ENERPAC Australasia has introduced its Think Safety training program designed to improve workplace health, safety and efficiency in industries where hydraulic equipment is used extensively.
The training and certification courses are run for groups of 5-25 people conducted in their own workplace.
Participants typically include apprentices, fitters, riggers, foremen, supervisors, maintenance staff and other users of hydraulic equipment.
The course is suitable for industries such as construction, engineering, government utility, infrastructure utility, manufacturing, materials handling, metal fabrication, mining, mineral processing, petroleum and resources, rescue, transport, workshop and primary production.
The courses incorporate presentations, practical demonstrations, safety and maintenance audits of existing equipment and individual course participant assessments leading to Certificates of Achievement.
No charge is made for the courses, beyond repairs requested to any equipment discovered to be deficient. Courses are conducted by Enerpac Territory Managers and Trainers qualified to all relevant industry and international standards.
The objectives of Think Safety courses include promoting workplace health and safety, reducing injuries and accidents by promoting correct usage practices and extending equipment life by promoting correct care and maintenance of hydraulic tools, according to Enerpac national sales manager, Pat Molloy.
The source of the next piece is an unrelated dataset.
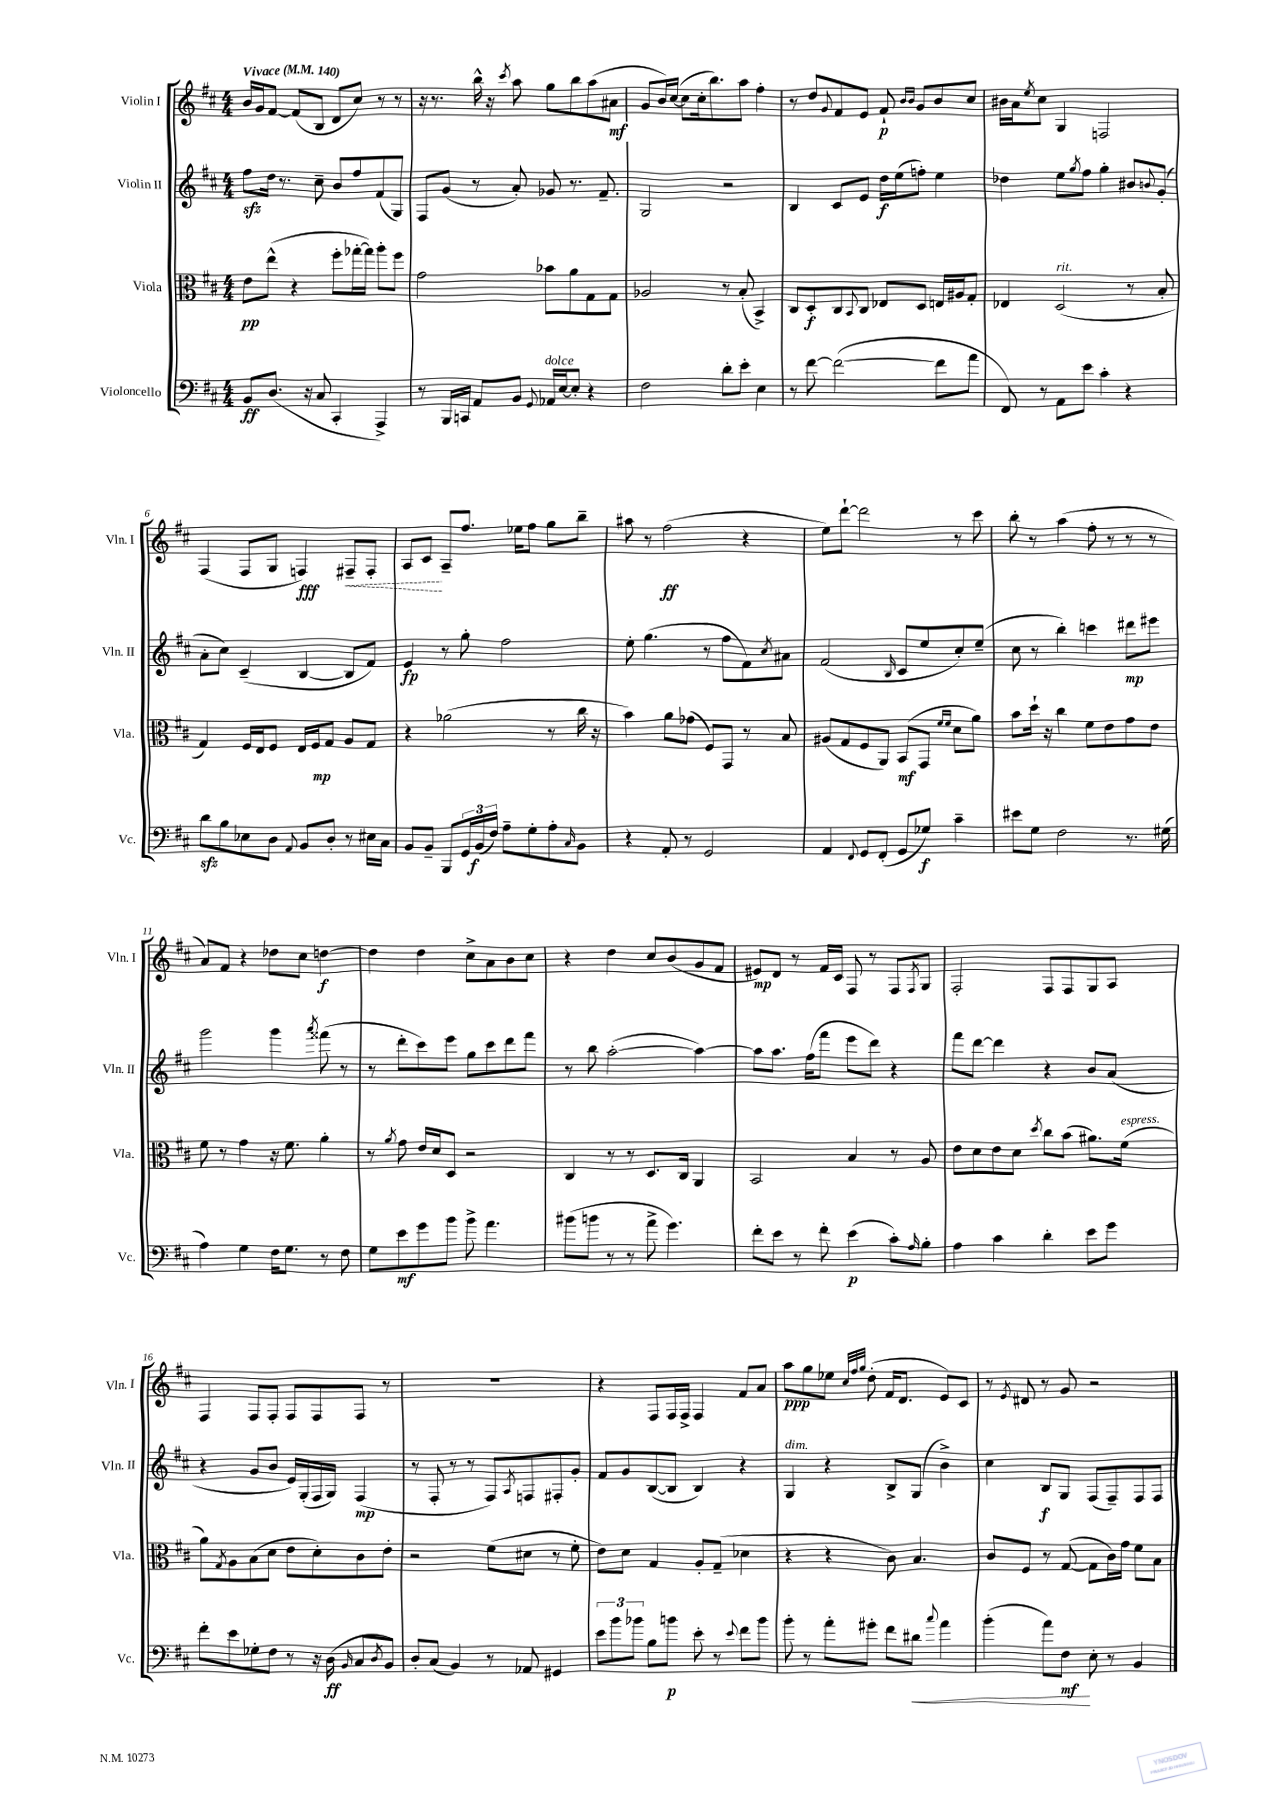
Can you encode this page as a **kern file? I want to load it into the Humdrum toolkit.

"Skills and knowledge to be acquired including an understanding of the potential dangers of incorrect use of hydraulic tools which, in some of the worst cases of misuse, can literally explode and fire balls and fragments with the force of a shot,” he said.
“In other cases, something as simple as incorrect siting of tools or off-centre loads can compromise the stability of huge lifts and endanger everyone around them."
The training strategy of the Think Safety courses expands on previous courses and involves illustrated lectures, practical demonstrations and open discussions of actual workplace situations.
"By the end of a two-hour session, including a 15-minute questionnaire, we expect to help produce an outcome of fewer accidents, higher productivity, and longer life and more efficient functioning of hydraulic tools,” Molloy said.
"Our past experience has shown us that simple improvements such as basic understanding of hydraulic principles, tool operation and maintenance can produce dramatically better safety capabilities among staff at all levels.
"Hydraulics are so much a common part of an efficient workplace that people frequently tend to take them for granted, not realising how much better they can be used and how much more safely can be achieved with a little specialised training and knowledge."